On a parfois besoin de plus petits grands que soi
Parmi les nombreuses espèces d'acacias, on ne peut pas dire que l'acacia siffleur soit le plus beau ou le plus majestueux. Si l'on y regarde de plus près, on s'aperçoit que cet acacia abrite une petite fourmi qui vit en colonie sur ses branches.
En fait, quatre espèces différentes de crematogaster et de tetraponera se disputent ces arbustes car ceux-ci possèdent à la base des épines des renflements appelés domitia (de domus, maison) qui servent d'abri aux petites fourmis :
Mais, ce n'est pas tout ! L'acacia siffleur possède des sortes de glandes qui exsudent un liquide sucré, une sorte de nectar extra floral dont raffolent les fourmis.
Tetraponera, sa piqûre est aussi douloureuse que celle d'une guêpe
Vous comprendrez que nos insectes défendent férocement ce pays de Canaan qu'est l'acacia drepanolobium. Tout d'abord en exterminant les autres colonies de fourmis présentes, ensuite en limitant la prolifération d'autres insectes parasites de l'arbre mais surtout en s'attaquant férocement aux grands herbivores amateurs de feuilles d'acacia comme les éléphants, les antilopes ou les girafes.
Tout allait bien dans le meilleur des mondes jusqu’à ce que des scientifiques américains décident de voir ce que cela ferait si l'on protégeait les acacias des herbivores en entourant certains spécimens de clôtures en gardant à côté des arbres témoins pour avoir des éléments de comparaison.
L'expérience menée de 1995 à 2007 a révélé un surprenant phénomène : les fourmis quittaient les arbres protégés par des clôtures et ceux-ci dépérissaient sous les attaques d'insectes xylophages devenus plus nombreux du fait de la désertion des fourmis. De fait, ils perdaient leurs feuilles alors qu'aucun herbivore ne venait les manger !
Les arbres témoins, régulièrement broutés par les éléphants et autres girafes (à leurs risques et périls) continuaient de prospérer.
En y regardant de plus près, l'on s'est aperçu qu'après quelques années sans se faire régulièrement brouter, les acacias clôturés n'avaient plus éprouvé le besoin de nourrir leurs hôtes et s'étaient mis à produire de moins en moins de nectar, le rôle des fourmis ne semblant plus aussi important.
Mauvais calcul de la part de notre végétal : vexées, les fourmis se sont fait la malle pour aller trouver d'autres arbustes plus accueillants, laissant le champ libre à tout un tas de petits insectes parasites qui, lentement mais sûrement, se mirent à boulotter les imprévoyants et ingrats acacias.

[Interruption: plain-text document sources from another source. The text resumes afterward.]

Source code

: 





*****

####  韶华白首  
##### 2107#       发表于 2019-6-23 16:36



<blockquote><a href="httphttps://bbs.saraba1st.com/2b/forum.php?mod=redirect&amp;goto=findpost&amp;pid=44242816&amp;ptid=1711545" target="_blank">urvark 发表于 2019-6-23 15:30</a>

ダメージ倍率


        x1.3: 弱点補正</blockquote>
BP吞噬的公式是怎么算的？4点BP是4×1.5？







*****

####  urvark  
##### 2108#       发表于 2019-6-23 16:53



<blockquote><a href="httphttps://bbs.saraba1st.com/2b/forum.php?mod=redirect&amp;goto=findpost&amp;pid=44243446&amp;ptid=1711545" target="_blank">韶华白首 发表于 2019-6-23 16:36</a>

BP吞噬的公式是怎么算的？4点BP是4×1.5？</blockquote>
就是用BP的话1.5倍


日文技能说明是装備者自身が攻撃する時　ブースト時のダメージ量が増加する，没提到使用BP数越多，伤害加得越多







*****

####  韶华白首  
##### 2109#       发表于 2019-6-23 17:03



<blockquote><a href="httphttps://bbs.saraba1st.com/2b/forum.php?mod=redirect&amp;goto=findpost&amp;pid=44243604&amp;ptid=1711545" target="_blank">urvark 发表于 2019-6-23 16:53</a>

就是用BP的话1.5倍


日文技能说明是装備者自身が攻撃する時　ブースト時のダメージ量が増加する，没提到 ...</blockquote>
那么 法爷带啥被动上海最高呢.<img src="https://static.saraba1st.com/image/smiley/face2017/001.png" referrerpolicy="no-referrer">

Cette expérience a permis de mettre en évidence le fait que, loin de nuire aux acacias, les herbivores, en broutant les arbustes, déclenchaient une réaction symbiotique entre le végétal et les fourmis qui permettait au premier de se protéger d'ennemis plus discrets mais à l'action plus définitive. Les grands herbivores disparus, l'acacia, déserté par ses hôtes dépérissait puis mourait à petit feu.
Source :
Breakdown of an Ant-Plant Mutualism Follows the Loss of Large Herbivores from an African Savanna ToddMaureen L. Stanton, Truman P. Young, Jacob R. Goheen, Robert M. Pringle, and Richard Karban.